Certains acteurs, comme les salles de spectacles, ont pu rester plus éloignés de ces problématiques d’éco-responsabilité. « Les contraintes ne sont pas du tout les mêmes pour un lieu qui a son infrastructure que pour un événement qui part de zéro sur un lieu, souvent en milieu rural, explique-t-elle de cette prise de conscience plus tardive. Les festivals sont avancés sur ces sujets car ils sont conscients de leurs impacts et ont moins le choix. Dès la base du projet, les interrogations liées à la faune et la flore, à la biodiversité, sont automatiques et naturelles. Pour un lieu pérenne, la logique n’est pas la même. »
Une action progressive...
Alors, concrètement, l’engagement, c’est quoi ? « Il est très difficile de répondre à cette question de manière succincte », s’esclaffe la spécialiste de l’éco-responsabilité. Aremacs a découpé le terrain en 11 champs d’action dont les déchets, l’alimentation, les transports, la scénographie... « Au sein de ces 11 champs, il y a énormément de leviers et d’actions possibles. Quand on parle d’événementiel, on est obligé de penser personnalisation. »
« On est sur un marché d’acteurs protéiformes, abonde Xavier Parenteau. Ce n’est pas la même puissance de tir et le même rythme dans une agence de 3 personnes qu’avec 200. » Pour lui, l’engagement concret passe par l’apparition d’un nouveau métier au sein de l’entreprise, explique-t-il. « Dans l’organisation même de l’événement, il faut un responsable de l’engagement. C’est une fonction qui doit être portée, au même titre que le marketing, la technique ou la production. »
Les deux spécialistes s’accordent : l’engagement est un investissement sur le long terme. « On ne peut pas tout traiter d’un coup. Il faut y aller piano mais sano, prioriser les objectifs, définir des thématiques de travail, avise Laurianne Gallet. On conseille de commencer à travailler les enjeux de déchets, d’alimentation et de transports car ils ont énormément d’impact. Le transport a le plus d’impact carbone suivi de près par l’alimentation. La partie déchets a un impact carbone plus faible mais influe sur la faune, la flore, la biodiversité, la sensibilisation en termes de comportements et elle est très visible de la part de tous les acteurs. »

Données fournies:

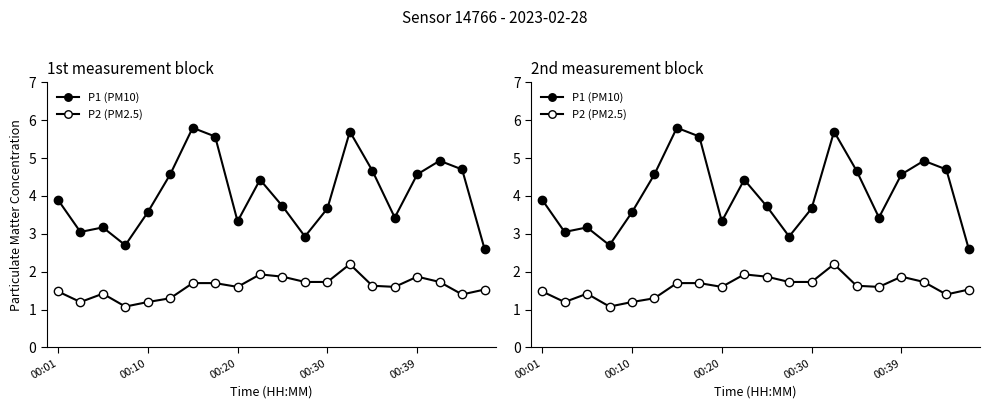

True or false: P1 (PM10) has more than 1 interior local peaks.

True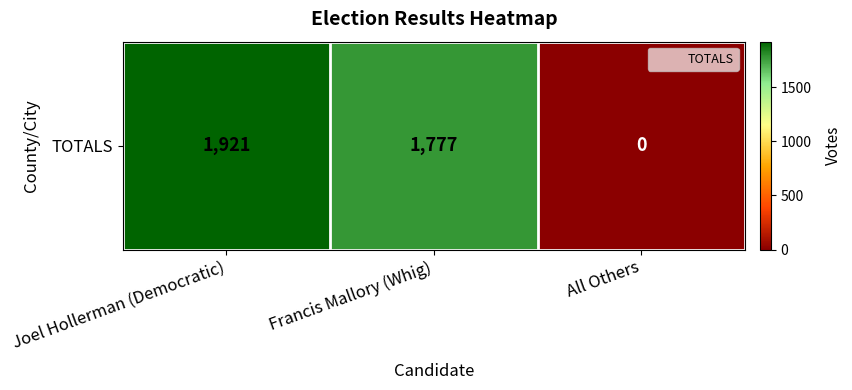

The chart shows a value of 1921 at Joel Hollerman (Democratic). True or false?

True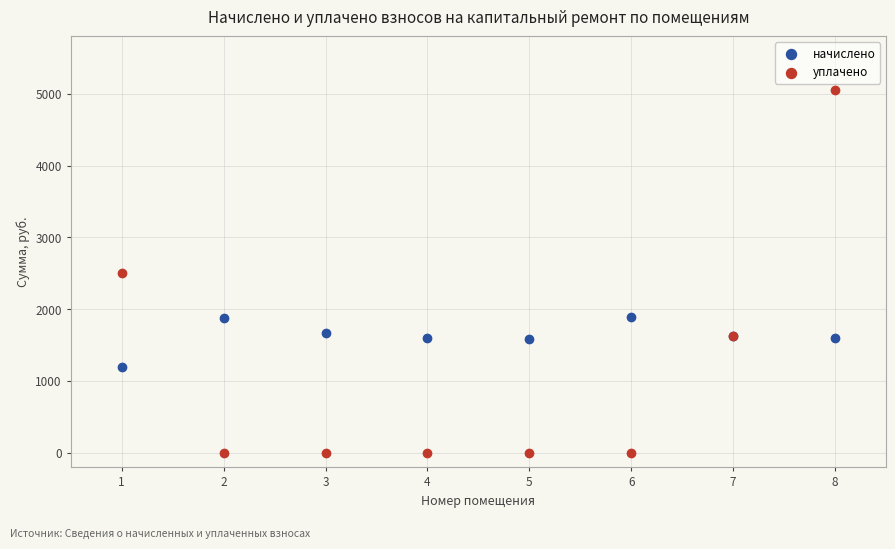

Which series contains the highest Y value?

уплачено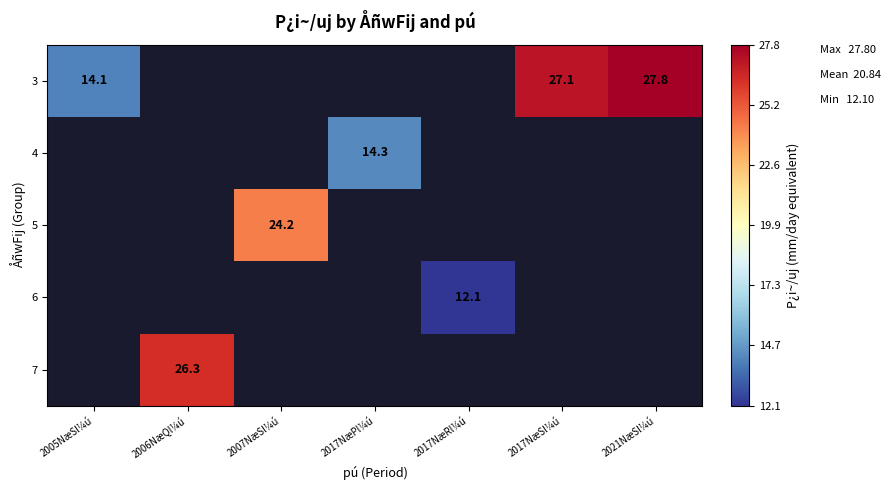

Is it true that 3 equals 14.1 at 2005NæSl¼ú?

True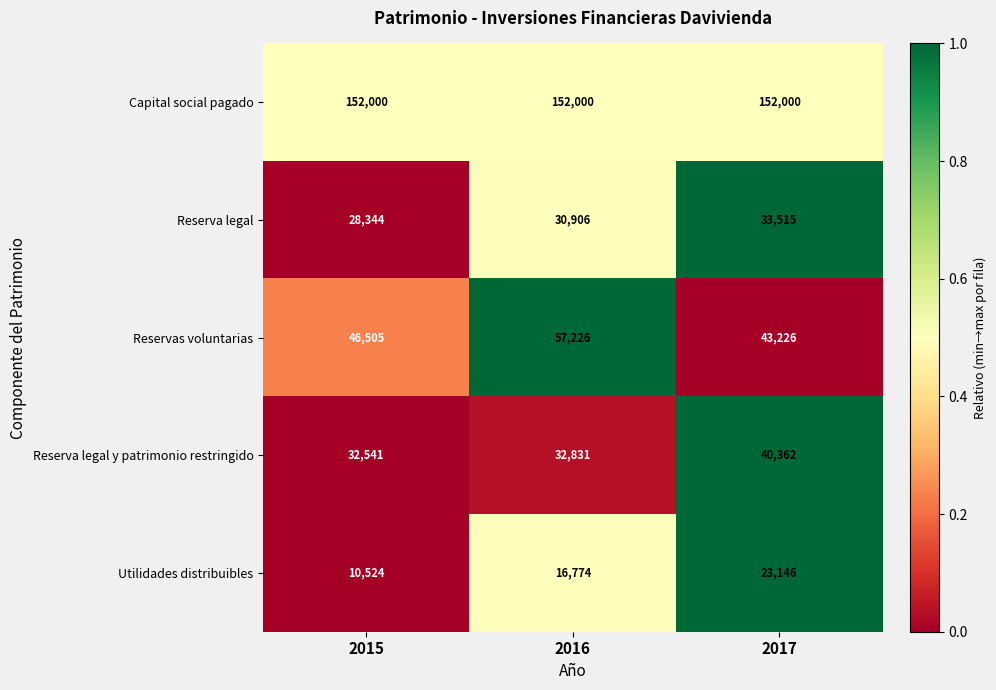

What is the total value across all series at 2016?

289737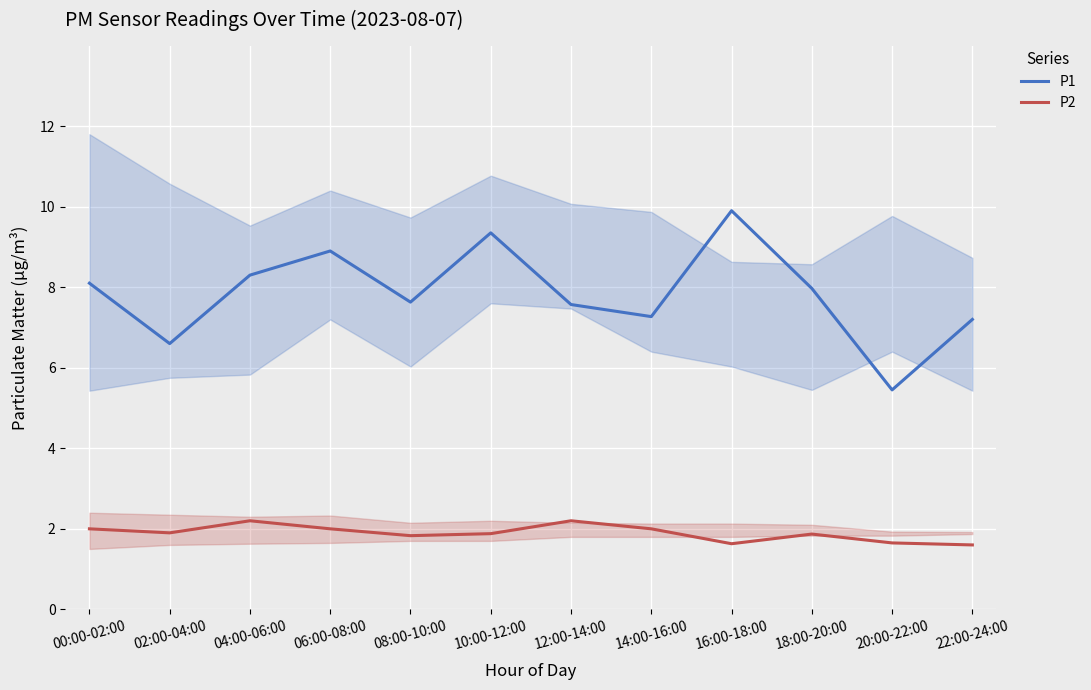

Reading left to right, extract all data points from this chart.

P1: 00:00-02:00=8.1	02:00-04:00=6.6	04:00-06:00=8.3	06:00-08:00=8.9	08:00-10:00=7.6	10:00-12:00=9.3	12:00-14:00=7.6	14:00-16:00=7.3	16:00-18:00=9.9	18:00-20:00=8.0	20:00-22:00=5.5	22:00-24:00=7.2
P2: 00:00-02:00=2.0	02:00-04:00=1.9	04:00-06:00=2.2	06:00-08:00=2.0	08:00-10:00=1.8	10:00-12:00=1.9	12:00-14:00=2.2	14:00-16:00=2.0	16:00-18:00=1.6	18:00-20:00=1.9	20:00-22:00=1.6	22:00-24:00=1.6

* * *

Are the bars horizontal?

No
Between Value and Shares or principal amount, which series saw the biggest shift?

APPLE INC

--

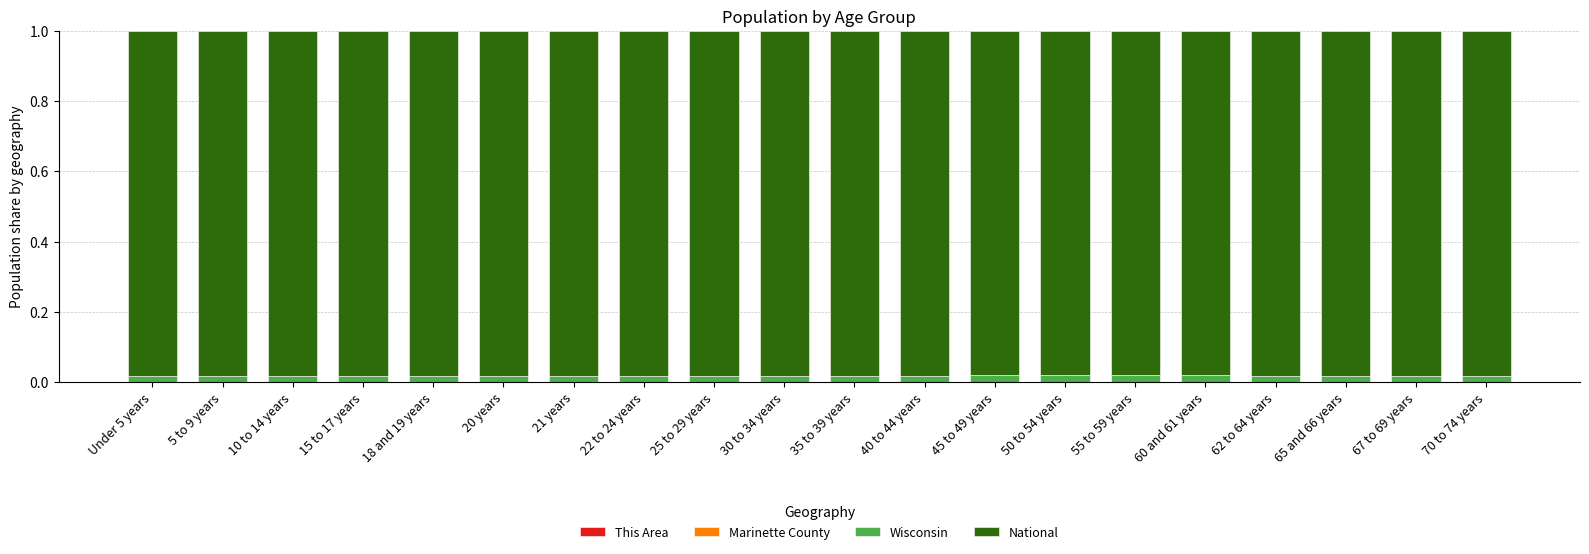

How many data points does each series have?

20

Consigne détaillée:
Reproduisez à l'identique le passage de l'extrait sur l'éco-responsabilité dans l'événementiel qui commence aux mots « Certains acteurs, comme » et s'arrête après « Une action progressive... ».

Réponse proposée:
Certains acteurs, comme les salles de spectacles, ont pu rester plus éloignés de ces problématiques d’éco-responsabilité. « Les contraintes ne sont pas du tout les mêmes pour un lieu qui a son infrastructure que pour un événement qui part de zéro sur un lieu, souvent en milieu rural, explique-t-elle de cette prise de conscience plus tardive. Les festivals sont avancés sur ces sujets car ils sont conscients de leurs impacts et ont moins le choix. Dès la base du projet, les interrogations liées à la faune et la flore, à la biodiversité, sont automatiques et naturelles. Pour un lieu pérenne, la logique n’est pas la même. »
Une action progressive...